INSTRUCTIONS TO FOLLOW: In the listing that follows, the lines starting at the one containing "1. Welches Besuchervolumen" and ending at the one containing "1. **Einstellungen:** Berechnung" are to be returned exactly, both boundary lines included, and no others.

★ ★ ★ ★

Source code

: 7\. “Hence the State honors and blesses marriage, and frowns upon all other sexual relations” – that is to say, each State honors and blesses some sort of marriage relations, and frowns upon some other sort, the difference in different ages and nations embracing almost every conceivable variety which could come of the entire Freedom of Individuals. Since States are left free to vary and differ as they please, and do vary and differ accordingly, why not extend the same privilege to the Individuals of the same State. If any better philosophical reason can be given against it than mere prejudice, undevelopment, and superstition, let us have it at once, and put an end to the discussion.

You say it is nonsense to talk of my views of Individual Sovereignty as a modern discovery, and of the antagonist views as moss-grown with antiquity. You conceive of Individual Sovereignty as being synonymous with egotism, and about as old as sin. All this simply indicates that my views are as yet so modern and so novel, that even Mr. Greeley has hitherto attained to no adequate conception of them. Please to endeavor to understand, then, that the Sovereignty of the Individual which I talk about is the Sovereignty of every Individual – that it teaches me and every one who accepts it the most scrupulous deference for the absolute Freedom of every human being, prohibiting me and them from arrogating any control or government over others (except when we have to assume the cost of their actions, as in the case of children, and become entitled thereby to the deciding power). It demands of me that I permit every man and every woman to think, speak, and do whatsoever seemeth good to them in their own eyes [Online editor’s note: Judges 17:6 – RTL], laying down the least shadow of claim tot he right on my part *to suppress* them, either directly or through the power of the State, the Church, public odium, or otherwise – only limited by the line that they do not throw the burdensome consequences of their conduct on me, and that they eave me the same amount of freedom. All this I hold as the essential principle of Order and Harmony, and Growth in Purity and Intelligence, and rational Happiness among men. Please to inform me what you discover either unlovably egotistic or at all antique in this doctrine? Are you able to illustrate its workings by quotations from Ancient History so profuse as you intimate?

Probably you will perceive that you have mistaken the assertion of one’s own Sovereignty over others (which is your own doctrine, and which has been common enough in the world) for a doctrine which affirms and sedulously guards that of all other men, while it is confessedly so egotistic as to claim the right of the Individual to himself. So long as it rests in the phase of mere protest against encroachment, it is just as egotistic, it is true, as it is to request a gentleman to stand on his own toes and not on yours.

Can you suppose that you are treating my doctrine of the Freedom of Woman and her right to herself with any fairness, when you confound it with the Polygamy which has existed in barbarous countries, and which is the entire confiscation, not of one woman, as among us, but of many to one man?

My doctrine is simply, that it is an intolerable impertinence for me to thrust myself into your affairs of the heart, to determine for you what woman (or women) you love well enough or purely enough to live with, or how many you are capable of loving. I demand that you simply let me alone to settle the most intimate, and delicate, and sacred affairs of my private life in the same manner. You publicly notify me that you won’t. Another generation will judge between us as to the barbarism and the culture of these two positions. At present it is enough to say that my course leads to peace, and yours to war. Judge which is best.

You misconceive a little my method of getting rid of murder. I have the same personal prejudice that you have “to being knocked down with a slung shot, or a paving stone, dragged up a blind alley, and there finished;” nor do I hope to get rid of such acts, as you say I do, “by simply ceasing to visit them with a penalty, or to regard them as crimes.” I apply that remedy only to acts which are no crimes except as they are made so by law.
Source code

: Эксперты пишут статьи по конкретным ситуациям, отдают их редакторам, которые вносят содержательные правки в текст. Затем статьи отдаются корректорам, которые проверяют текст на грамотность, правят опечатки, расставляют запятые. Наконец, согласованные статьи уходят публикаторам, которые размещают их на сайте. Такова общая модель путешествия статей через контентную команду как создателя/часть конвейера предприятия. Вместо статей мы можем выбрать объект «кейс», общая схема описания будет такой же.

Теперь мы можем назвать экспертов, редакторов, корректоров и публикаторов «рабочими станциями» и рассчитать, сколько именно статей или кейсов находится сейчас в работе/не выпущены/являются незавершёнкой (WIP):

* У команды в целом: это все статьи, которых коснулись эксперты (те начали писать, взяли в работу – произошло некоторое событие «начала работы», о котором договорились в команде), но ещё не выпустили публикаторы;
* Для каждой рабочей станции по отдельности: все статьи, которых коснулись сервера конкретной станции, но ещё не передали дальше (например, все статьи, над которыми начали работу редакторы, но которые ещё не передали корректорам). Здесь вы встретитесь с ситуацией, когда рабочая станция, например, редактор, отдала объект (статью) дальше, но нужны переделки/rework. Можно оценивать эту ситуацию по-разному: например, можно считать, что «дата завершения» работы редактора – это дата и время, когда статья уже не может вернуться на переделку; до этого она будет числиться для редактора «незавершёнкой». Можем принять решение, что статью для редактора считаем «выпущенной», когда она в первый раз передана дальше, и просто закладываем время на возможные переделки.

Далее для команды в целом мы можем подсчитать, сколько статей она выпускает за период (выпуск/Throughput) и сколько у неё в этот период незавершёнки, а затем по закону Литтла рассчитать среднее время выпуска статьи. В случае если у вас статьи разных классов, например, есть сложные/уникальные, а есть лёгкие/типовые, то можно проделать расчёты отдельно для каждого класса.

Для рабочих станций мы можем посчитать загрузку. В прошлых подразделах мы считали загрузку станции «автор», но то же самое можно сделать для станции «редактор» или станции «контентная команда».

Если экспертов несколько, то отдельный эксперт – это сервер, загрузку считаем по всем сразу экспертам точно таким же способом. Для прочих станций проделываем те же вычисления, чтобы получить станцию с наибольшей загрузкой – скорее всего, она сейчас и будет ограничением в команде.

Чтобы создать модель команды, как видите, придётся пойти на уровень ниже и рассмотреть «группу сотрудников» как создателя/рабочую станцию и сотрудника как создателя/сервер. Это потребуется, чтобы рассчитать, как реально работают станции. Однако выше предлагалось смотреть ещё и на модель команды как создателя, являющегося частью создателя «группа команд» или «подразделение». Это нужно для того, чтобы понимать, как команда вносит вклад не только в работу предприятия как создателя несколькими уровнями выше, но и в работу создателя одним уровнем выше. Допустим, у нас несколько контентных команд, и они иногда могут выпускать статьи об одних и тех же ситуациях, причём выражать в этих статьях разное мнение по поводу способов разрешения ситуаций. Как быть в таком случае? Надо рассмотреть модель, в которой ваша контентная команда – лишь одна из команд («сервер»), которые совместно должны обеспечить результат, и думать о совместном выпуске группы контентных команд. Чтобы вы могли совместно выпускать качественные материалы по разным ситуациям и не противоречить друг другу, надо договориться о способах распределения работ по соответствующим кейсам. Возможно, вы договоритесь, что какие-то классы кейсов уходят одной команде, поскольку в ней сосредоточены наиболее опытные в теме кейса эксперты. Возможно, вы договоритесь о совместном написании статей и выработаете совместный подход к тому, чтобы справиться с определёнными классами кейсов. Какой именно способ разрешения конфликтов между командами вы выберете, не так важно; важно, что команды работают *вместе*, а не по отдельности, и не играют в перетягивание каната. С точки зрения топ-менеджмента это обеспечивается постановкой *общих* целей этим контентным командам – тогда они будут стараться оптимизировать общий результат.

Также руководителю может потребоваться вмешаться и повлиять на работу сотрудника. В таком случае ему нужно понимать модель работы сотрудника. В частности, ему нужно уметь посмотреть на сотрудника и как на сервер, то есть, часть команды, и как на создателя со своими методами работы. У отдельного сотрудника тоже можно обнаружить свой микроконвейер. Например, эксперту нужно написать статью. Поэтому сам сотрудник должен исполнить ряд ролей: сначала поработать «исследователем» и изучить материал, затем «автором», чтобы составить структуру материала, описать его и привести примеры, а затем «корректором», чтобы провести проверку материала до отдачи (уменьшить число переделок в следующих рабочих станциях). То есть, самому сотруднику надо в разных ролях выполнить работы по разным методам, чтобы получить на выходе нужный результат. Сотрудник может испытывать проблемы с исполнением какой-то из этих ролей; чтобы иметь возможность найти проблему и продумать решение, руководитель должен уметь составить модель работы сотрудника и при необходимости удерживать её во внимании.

★ ★ ★ ★

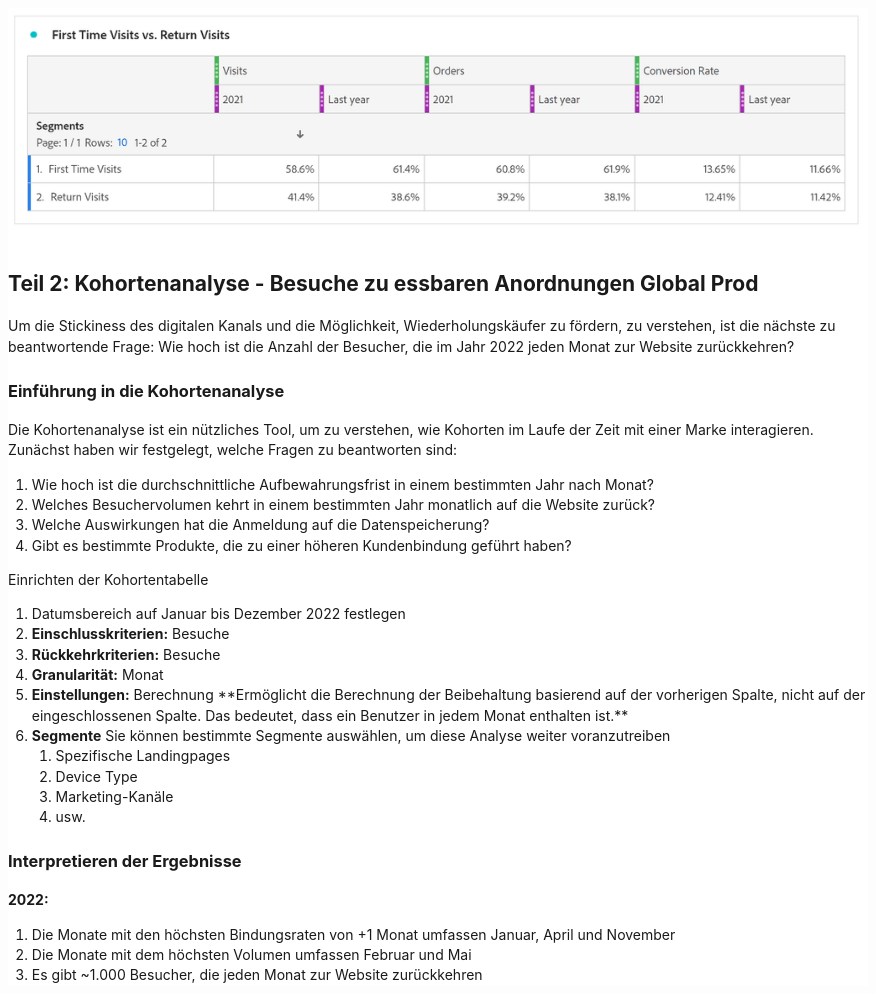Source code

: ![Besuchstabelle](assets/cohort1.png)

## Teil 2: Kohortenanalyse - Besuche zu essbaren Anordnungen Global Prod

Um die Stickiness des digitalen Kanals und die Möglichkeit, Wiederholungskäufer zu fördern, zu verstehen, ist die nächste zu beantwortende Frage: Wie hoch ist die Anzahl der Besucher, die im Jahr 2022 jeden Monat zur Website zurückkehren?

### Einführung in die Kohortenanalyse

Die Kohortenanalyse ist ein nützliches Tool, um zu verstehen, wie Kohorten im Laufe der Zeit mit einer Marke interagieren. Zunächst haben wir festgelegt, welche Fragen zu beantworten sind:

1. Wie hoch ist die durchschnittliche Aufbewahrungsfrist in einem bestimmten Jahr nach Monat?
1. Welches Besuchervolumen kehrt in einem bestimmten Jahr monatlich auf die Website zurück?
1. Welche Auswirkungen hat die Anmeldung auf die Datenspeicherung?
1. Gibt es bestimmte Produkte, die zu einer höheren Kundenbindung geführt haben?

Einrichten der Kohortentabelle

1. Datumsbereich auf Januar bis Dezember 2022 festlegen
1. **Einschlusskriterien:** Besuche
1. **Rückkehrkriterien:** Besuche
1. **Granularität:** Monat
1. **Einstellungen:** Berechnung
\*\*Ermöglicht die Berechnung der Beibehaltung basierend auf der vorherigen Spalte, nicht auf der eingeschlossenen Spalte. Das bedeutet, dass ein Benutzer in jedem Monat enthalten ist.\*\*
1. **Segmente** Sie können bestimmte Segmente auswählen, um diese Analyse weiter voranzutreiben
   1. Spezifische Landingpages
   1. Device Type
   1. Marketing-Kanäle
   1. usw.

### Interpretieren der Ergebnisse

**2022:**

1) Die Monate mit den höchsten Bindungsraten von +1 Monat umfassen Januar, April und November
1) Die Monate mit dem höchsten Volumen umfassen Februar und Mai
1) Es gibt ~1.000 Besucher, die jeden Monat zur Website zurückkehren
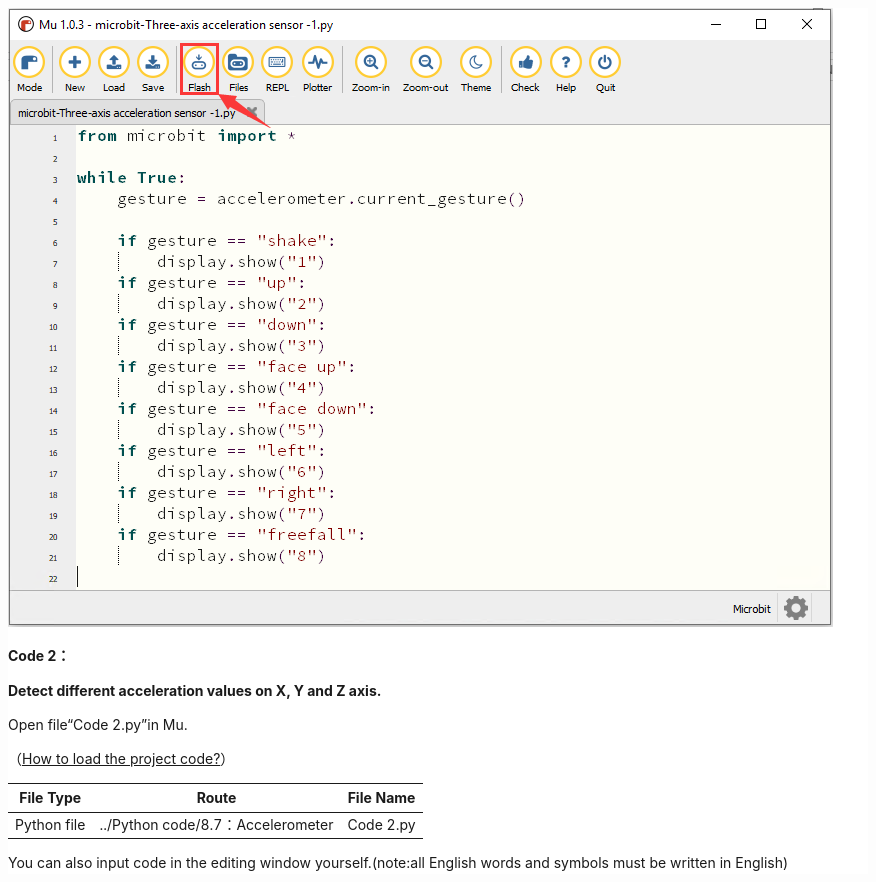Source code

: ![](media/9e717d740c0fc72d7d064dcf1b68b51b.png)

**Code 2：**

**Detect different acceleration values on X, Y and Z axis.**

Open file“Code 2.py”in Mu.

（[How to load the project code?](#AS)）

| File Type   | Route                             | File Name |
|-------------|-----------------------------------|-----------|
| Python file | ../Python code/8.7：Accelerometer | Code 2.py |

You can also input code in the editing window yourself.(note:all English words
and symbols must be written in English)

★ ★ ★ ★

SOLVED EXERCISE:
1. Welches Besuchervolumen kehrt in einem bestimmten Jahr monatlich auf die Website zurück?
1. Welche Auswirkungen hat die Anmeldung auf die Datenspeicherung?
1. Gibt es bestimmte Produkte, die zu einer höheren Kundenbindung geführt haben?

Einrichten der Kohortentabelle

1. Datumsbereich auf Januar bis Dezember 2022 festlegen
1. **Einschlusskriterien:** Besuche
1. **Rückkehrkriterien:** Besuche
1. **Granularität:** Monat
1. **Einstellungen:** Berechnung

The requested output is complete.